Elle balbutiait : — Oh… après ce que vous m’avez promis… C’est mal… c’est mal.

Il parut faire un grand effort, puis il reprit, d’une voix contenue : — Tenez, vous voyez comme je me maîtrise. Et pourtant… Mais laissez-moi vous dire seulement ceci… Je vous aime… et vous le répéter tous les jours… oui, laissez-moi aller chez vous m’agenouiller cinq minutes à vos pieds pour prononcer ces trois mots, en regardant votre visage adoré.

Elle lui avait abandonné sa main, et elle répondit en haletant : — Non, je ne peux pas, je ne veux pas.
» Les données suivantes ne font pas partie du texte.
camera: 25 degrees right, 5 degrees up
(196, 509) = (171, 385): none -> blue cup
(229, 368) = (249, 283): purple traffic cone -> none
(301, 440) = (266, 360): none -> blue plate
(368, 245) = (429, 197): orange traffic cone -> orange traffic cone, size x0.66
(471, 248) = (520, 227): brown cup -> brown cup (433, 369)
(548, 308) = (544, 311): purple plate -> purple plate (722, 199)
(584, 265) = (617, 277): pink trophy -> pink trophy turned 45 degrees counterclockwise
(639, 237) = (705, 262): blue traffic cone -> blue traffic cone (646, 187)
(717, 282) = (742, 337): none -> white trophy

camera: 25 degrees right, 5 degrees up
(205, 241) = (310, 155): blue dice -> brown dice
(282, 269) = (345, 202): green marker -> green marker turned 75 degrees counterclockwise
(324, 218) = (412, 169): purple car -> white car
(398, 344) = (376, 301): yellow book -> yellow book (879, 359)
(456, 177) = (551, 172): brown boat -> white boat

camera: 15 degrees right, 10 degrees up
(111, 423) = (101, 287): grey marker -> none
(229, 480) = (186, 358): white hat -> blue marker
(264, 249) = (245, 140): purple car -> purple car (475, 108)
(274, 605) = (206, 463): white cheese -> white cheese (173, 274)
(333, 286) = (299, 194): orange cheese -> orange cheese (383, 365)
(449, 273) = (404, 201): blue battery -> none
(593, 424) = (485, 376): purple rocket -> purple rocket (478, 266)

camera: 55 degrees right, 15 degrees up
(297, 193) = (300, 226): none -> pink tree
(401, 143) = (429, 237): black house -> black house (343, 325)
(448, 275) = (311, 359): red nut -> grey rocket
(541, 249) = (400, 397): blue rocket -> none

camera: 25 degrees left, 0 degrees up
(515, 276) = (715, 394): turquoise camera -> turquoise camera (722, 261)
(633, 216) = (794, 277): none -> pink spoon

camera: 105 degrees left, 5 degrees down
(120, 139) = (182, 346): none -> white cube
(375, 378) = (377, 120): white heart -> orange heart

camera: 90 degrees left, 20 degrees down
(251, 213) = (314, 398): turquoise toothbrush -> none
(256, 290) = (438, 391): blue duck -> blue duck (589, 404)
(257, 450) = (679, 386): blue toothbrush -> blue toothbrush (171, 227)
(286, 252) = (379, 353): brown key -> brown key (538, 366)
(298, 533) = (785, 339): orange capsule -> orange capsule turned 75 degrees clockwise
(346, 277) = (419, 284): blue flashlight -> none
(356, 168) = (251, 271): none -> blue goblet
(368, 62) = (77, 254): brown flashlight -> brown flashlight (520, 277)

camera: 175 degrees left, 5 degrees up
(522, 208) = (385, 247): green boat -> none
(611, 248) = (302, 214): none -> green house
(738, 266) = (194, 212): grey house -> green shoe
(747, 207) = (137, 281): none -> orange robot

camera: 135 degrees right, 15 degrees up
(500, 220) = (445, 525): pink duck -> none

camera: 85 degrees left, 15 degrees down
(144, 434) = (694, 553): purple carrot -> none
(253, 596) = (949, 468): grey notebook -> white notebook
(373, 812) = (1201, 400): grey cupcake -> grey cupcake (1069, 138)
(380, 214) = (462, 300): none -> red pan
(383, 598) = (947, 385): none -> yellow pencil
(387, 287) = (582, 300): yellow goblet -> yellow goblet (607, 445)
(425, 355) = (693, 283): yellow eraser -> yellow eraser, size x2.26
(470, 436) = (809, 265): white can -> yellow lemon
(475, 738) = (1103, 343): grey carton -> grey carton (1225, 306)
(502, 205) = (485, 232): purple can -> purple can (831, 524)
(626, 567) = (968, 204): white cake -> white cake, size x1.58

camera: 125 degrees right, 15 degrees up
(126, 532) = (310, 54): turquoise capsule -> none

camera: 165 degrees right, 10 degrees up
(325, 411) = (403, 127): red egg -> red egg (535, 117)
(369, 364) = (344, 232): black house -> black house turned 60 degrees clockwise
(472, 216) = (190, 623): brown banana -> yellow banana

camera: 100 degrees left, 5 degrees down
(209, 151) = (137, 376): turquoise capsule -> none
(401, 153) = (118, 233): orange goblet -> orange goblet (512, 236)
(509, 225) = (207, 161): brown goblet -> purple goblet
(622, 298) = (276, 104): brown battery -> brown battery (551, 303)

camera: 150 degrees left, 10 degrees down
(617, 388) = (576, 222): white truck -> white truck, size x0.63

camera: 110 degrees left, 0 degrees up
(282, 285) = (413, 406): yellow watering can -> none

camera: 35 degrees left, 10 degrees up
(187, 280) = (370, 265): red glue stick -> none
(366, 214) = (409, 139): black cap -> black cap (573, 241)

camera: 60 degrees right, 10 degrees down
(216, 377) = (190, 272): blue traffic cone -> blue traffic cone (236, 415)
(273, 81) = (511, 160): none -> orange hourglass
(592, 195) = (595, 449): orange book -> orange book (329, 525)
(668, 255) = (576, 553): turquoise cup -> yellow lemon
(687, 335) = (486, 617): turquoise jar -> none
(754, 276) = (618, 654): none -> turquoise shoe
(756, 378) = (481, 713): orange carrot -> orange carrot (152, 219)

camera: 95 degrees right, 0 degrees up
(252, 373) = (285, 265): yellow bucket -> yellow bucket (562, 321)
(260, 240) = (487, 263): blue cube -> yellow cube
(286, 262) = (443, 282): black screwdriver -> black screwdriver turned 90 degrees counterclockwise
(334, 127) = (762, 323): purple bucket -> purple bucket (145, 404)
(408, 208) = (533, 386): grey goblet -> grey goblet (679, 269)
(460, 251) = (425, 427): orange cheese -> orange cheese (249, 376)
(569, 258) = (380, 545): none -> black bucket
Songez à ce qu’on dirait, à mes domestiques, à mes filles. Non, non, c’est impossible…

Il reprit : — Je ne peux plus vivre sans vous voir. Que ce soit chez vous ou ailleurs, il faut que je vous voie, ne fût-ce qu’une minute tous les jours, que je touche votre main, que je respire l’air soulevé par votre robe, que je contemple la ligne de votre corps, et vos beaux grands yeux qui m’affolent.

Elle écoutait, frémissante, cette banale musique d’amour et elle bégayait : — Non… non… c’est impossible. Taisez-vous !

Il lui parlait tout bas, dans l’oreille, comprenant qu’il fallait la prendre peu à peu, celle-là, cette femme simple, qu’il fallait la décider à lui donner des rendez-vous, où elle voudrait d’abord, où il voudrait ensuite :

— Écoutez… Il le faut… je vous verrai… je vous attendrai devant votre porte… comme un pauvre… Si vous ne descendez pas, je monterai chez vous… mais je vous verrai… je vous verrai… demain.

Elle répétait : — Non, non, ne venez pas. Je ne vous recevrai point. Songez à mes filles.